My only daughter's name is Clea. Clea was six years and nine months old and she was enjoying a family holiday in Samoa when the ocean surged as a wall, ten metres high, and drowned her. Many other people died that morning of 29 September 2009.
The other four members of her family survived the tsunami.
Life has never been the same since. It will never be the same. This blog features memories, reflections, poetry, etc...
Just let me stay with her under this moon,
hold her in my arms, spin her in the air,
with my dear daughter in some timeless swoon.

Monday 2 May 2016

The old house

This old building used to be my paternal grandmother’s house. Number 8, Calle Enrique Olmos, Valencia. Possibly nearing 80 years since the time it was built, it is a puzzle to me why it remains standing.

My recollections of the place are now remarkably indistinct: several flights of gloomy, stuffy stairs, an old wooden door and a small hall. Other than at Christmastime, I would rarely go there. One clear memory I do have, however, is to be standing on that balcony, calling out to my brother, or perhaps my cousins too, to come upstairs because the big Christmas lunch was going to get started.

I can hardly remember my paternal grandfather, my Iaio – he died when I was very young. But I do remember, and very well, my paternal grandmother. As a teenager I would see her often at the grocery shop she owned, the place where she worked very long hours. As she grew older and wearier, she would frequently choose to stay in the shop overnight instead of walking back to her Enrique Olmos house.

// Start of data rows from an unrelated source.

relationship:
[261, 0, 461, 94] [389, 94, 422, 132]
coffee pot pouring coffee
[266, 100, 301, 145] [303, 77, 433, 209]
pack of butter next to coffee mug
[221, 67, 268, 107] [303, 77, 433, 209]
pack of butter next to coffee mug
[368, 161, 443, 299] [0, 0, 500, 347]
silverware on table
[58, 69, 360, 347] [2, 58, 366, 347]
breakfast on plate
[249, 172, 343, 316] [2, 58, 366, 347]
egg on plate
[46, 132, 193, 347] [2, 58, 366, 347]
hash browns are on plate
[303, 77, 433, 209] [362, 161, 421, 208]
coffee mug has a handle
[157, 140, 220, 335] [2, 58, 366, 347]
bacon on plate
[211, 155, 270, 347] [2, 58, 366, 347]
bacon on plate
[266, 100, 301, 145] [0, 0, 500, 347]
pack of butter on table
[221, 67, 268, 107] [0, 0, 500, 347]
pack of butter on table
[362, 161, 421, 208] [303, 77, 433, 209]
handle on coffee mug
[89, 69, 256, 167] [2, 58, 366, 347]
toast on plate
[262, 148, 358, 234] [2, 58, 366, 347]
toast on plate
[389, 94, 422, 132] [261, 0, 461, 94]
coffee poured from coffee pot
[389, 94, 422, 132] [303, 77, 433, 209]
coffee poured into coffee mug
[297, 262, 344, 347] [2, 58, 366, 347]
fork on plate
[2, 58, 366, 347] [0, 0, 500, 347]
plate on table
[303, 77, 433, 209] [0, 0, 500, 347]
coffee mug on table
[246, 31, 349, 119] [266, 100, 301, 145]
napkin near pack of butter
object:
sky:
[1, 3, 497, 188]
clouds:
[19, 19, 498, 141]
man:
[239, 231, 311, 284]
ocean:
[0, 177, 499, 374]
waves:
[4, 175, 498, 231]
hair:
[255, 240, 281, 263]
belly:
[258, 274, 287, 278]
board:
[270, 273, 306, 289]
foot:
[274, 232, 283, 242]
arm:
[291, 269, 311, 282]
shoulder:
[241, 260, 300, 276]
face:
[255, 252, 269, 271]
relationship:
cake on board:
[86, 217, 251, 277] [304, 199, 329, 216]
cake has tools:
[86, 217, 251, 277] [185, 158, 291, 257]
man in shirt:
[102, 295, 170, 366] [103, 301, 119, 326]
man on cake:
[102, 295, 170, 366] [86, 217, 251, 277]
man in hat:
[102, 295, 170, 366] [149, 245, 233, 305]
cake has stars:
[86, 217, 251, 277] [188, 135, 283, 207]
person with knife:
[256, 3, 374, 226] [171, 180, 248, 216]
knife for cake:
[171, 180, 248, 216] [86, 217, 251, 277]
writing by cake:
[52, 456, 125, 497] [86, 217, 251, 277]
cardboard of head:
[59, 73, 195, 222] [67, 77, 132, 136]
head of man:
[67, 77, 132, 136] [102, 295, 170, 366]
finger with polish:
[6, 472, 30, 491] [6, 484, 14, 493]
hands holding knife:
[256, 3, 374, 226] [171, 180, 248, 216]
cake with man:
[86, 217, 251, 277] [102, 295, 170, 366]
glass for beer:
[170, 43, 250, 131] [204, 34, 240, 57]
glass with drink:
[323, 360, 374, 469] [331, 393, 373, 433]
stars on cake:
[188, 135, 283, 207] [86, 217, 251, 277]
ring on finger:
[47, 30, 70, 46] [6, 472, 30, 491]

I actually think I held my first proper ‘job’ at her shop, helping restocking shelves and fridges, particularly on summer weekends, when we sold lots of bottles of beer, lemonade and Coke, as well packets of crisps, salted dried nuts and many other groceries. The pace could get frantic when we were nearing closing time, with everybody wanting to buy cold drinks and last-minute essentials. On more than one occasion we closed the shop past 2:30 pm.

Although I have no clear recollection of having done so, I must have pointed out the house to Clea during her only visit to my home town in July 2005, aged 2 and a half. Who knows if she actually understood what I was talking about when I explained it to her who Iaia Carmen had been.

To me, it is completely absurd for an old uninhabited house to endure like this for years. The home of Clea’s great-grandmother is still standing many years after her death, while my little one was buried when she was six and nine months old. For quite unexplainable reasons, I sort of resent this old house now. It should have fallen down years ago, should it not?


The vagaries of death, decay and destruction seem quite incomprehensible and whimsical. The absurdity of it all is baffling.